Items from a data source
%%
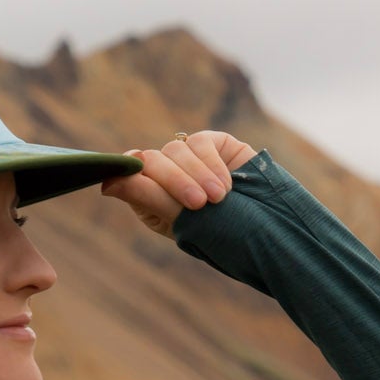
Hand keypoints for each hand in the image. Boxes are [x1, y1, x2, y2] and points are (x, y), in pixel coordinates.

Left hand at [100, 130, 257, 238]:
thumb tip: (106, 183)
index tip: (143, 183)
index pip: (129, 174)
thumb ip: (146, 197)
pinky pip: (201, 143)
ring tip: (218, 199)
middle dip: (174, 182)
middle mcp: (167, 177)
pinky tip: (227, 187)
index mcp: (151, 200)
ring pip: (176, 150)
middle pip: (151, 160)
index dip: (132, 174)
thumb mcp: (183, 221)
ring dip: (196, 175)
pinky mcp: (214, 145)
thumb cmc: (224, 236)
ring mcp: (190, 160)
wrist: (273, 231)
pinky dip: (212, 164)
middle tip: (197, 204)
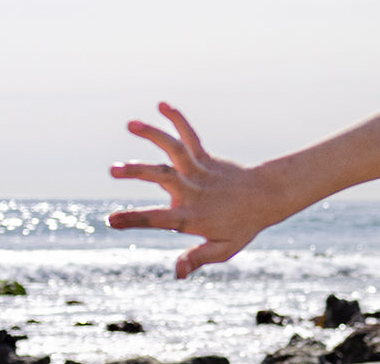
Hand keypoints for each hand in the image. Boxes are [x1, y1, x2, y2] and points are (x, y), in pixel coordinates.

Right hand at [105, 103, 294, 278]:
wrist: (268, 197)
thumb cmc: (241, 227)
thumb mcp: (223, 250)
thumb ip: (198, 259)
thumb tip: (176, 274)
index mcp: (192, 217)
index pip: (159, 219)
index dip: (135, 219)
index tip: (111, 220)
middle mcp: (193, 191)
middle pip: (163, 177)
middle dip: (137, 172)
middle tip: (112, 169)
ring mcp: (199, 171)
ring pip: (174, 150)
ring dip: (153, 135)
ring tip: (131, 124)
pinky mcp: (205, 157)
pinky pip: (190, 136)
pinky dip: (178, 120)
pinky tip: (162, 105)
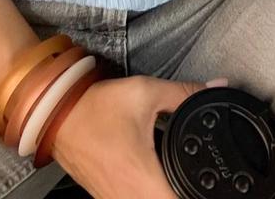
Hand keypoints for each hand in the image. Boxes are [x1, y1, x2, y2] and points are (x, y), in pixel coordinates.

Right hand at [50, 73, 218, 197]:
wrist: (56, 114)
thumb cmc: (96, 107)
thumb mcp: (145, 93)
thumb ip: (185, 93)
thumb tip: (218, 87)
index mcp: (143, 181)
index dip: (201, 196)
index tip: (214, 185)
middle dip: (187, 192)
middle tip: (198, 178)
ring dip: (169, 194)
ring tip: (180, 179)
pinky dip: (152, 194)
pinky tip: (159, 180)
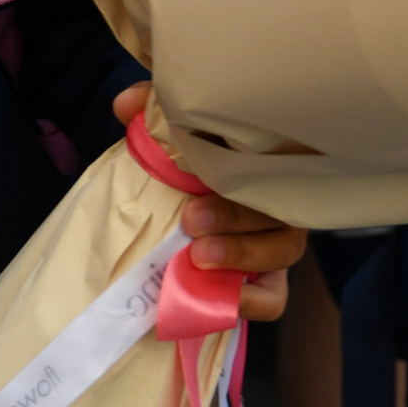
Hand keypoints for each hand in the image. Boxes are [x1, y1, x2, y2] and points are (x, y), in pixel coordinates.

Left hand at [112, 85, 305, 319]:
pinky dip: (249, 301)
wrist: (193, 197)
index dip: (244, 164)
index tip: (203, 176)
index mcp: (264, 159)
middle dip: (233, 216)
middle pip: (277, 207)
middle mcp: (278, 199)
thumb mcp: (176, 133)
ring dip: (241, 255)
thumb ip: (153, 112)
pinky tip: (219, 297)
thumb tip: (125, 105)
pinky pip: (274, 297)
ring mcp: (278, 242)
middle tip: (190, 220)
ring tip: (198, 257)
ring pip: (281, 250)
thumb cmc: (194, 161)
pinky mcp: (271, 281)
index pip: (275, 155)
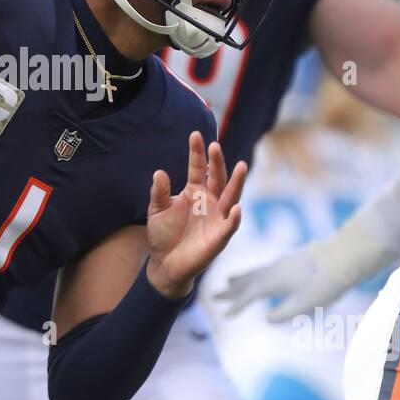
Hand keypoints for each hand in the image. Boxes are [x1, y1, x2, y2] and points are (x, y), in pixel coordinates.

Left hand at [145, 132, 246, 297]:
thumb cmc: (163, 235)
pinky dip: (234, 217)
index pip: (198, 167)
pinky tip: (237, 207)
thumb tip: (159, 172)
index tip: (195, 134)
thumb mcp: (157, 210)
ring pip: (231, 196)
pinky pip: (230, 225)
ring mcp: (217, 217)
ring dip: (237, 182)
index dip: (197, 152)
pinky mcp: (220, 236)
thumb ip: (159, 192)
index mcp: (195, 191)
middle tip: (214, 146)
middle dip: (217, 162)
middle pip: (218, 177)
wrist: (165, 264)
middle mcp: (210, 200)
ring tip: (241, 166)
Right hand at [216, 212, 387, 319]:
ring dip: (242, 278)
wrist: (347, 254)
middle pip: (247, 280)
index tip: (225, 315)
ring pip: (257, 271)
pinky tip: (263, 275)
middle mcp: (275, 269)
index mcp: (273, 280)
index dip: (236, 305)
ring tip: (230, 280)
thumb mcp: (306, 303)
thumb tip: (266, 317)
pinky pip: (267, 267)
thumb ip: (284, 312)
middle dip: (232, 289)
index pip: (249, 295)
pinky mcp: (295, 260)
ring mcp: (284, 262)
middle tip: (215, 296)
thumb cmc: (328, 282)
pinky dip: (257, 273)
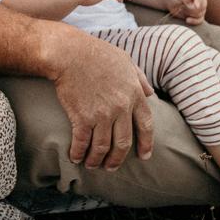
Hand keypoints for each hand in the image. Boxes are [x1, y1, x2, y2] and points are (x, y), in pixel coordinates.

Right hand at [50, 29, 154, 169]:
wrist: (69, 53)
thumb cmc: (96, 53)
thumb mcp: (125, 61)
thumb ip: (140, 78)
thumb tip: (150, 93)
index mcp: (134, 94)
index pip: (145, 125)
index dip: (146, 143)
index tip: (144, 155)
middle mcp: (121, 108)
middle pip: (124, 142)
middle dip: (118, 158)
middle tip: (112, 167)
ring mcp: (101, 114)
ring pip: (103, 147)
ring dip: (97, 160)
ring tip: (92, 164)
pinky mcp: (81, 117)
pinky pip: (82, 142)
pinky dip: (79, 153)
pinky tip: (75, 158)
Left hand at [163, 0, 206, 24]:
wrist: (170, 0)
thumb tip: (194, 5)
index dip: (198, 1)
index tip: (196, 6)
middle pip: (202, 7)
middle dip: (190, 8)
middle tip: (181, 6)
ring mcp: (201, 7)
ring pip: (200, 14)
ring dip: (189, 13)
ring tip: (180, 9)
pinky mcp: (198, 15)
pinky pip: (199, 20)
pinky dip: (194, 21)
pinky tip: (187, 20)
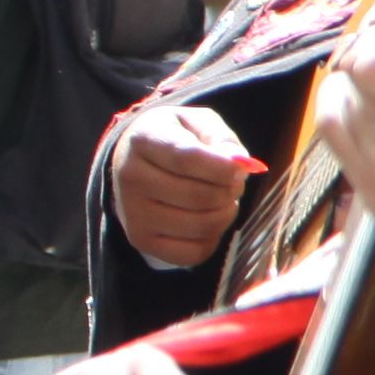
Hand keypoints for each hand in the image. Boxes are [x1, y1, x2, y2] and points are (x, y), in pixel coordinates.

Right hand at [109, 103, 263, 270]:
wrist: (133, 160)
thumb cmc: (174, 138)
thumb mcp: (196, 123)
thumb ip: (221, 137)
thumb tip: (241, 163)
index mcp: (143, 141)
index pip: (188, 160)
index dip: (224, 168)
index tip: (242, 168)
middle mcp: (131, 178)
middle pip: (201, 197)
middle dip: (230, 191)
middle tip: (232, 183)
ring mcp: (133, 213)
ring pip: (202, 225)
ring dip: (225, 213)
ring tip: (221, 200)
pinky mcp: (141, 240)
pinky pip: (194, 252)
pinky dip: (212, 238)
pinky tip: (206, 219)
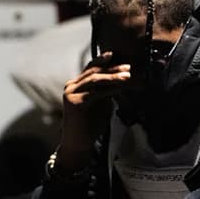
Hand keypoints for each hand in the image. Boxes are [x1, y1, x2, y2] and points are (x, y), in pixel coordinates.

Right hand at [57, 53, 130, 169]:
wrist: (79, 144)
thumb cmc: (90, 125)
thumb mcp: (100, 103)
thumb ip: (105, 91)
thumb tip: (119, 80)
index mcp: (76, 85)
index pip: (90, 69)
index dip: (102, 61)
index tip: (115, 55)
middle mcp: (71, 86)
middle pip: (94, 72)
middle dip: (112, 68)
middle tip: (128, 67)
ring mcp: (71, 94)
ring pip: (95, 80)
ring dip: (113, 77)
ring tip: (127, 76)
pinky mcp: (75, 103)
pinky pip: (96, 92)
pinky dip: (110, 89)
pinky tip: (121, 87)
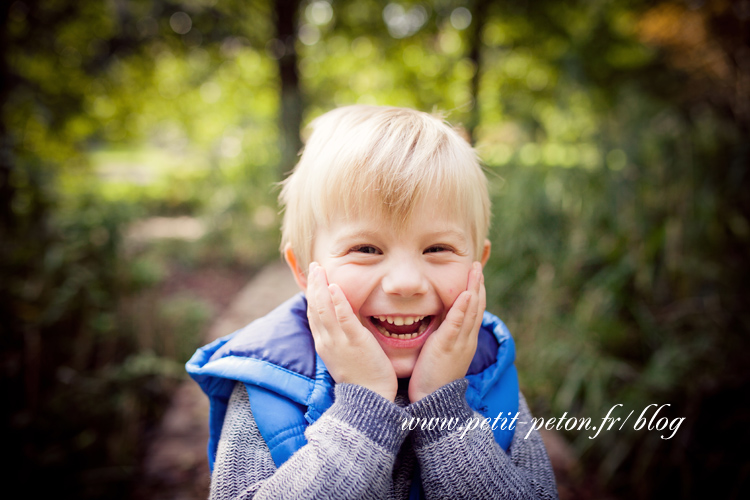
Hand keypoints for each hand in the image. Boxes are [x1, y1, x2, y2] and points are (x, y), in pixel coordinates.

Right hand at [306, 262, 397, 400]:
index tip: (314, 279)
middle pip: (314, 308)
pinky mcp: (355, 342)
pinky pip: (343, 318)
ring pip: (324, 309)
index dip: (312, 295)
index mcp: (325, 344)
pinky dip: (337, 302)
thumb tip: (344, 327)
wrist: (369, 401)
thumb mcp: (346, 357)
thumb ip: (343, 340)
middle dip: (313, 285)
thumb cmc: (363, 381)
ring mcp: (338, 341)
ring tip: (319, 269)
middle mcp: (327, 341)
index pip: (314, 315)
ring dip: (320, 287)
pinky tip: (335, 288)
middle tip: (314, 266)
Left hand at [408, 262, 484, 401]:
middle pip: (476, 306)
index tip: (474, 274)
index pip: (473, 310)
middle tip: (477, 265)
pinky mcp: (447, 347)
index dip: (475, 291)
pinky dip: (463, 308)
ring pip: (471, 311)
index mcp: (465, 339)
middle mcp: (466, 339)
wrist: (432, 401)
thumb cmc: (432, 378)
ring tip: (475, 271)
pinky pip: (457, 324)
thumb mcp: (440, 351)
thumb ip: (442, 335)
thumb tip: (438, 320)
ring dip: (474, 288)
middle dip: (478, 284)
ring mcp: (459, 342)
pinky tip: (466, 294)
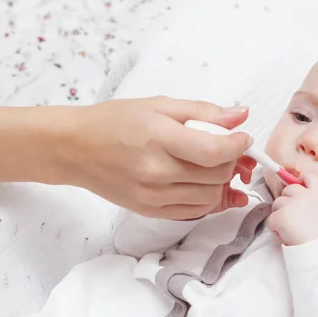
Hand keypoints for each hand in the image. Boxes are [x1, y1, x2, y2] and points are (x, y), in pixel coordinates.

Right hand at [65, 96, 256, 219]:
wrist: (75, 149)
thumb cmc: (114, 121)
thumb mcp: (159, 105)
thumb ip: (203, 111)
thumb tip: (240, 116)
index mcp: (159, 139)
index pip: (214, 152)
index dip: (238, 146)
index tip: (242, 138)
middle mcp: (156, 173)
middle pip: (216, 176)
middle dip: (232, 162)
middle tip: (228, 149)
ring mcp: (153, 196)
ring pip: (210, 197)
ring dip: (221, 182)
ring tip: (213, 165)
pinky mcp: (151, 211)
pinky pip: (194, 211)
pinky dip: (206, 198)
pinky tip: (202, 183)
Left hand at [267, 174, 317, 245]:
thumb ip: (314, 203)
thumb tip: (302, 204)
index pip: (310, 177)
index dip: (303, 180)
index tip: (300, 185)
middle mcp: (304, 195)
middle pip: (287, 190)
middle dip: (286, 202)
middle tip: (293, 219)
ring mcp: (291, 204)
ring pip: (276, 204)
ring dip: (280, 216)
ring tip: (290, 229)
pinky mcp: (280, 216)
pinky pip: (270, 219)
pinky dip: (275, 229)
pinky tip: (286, 235)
%%
## [Exercise aim]
Where a line of the data contains the string "Left", include it in a count, and state that count alone.

## [Output of the exercise]
6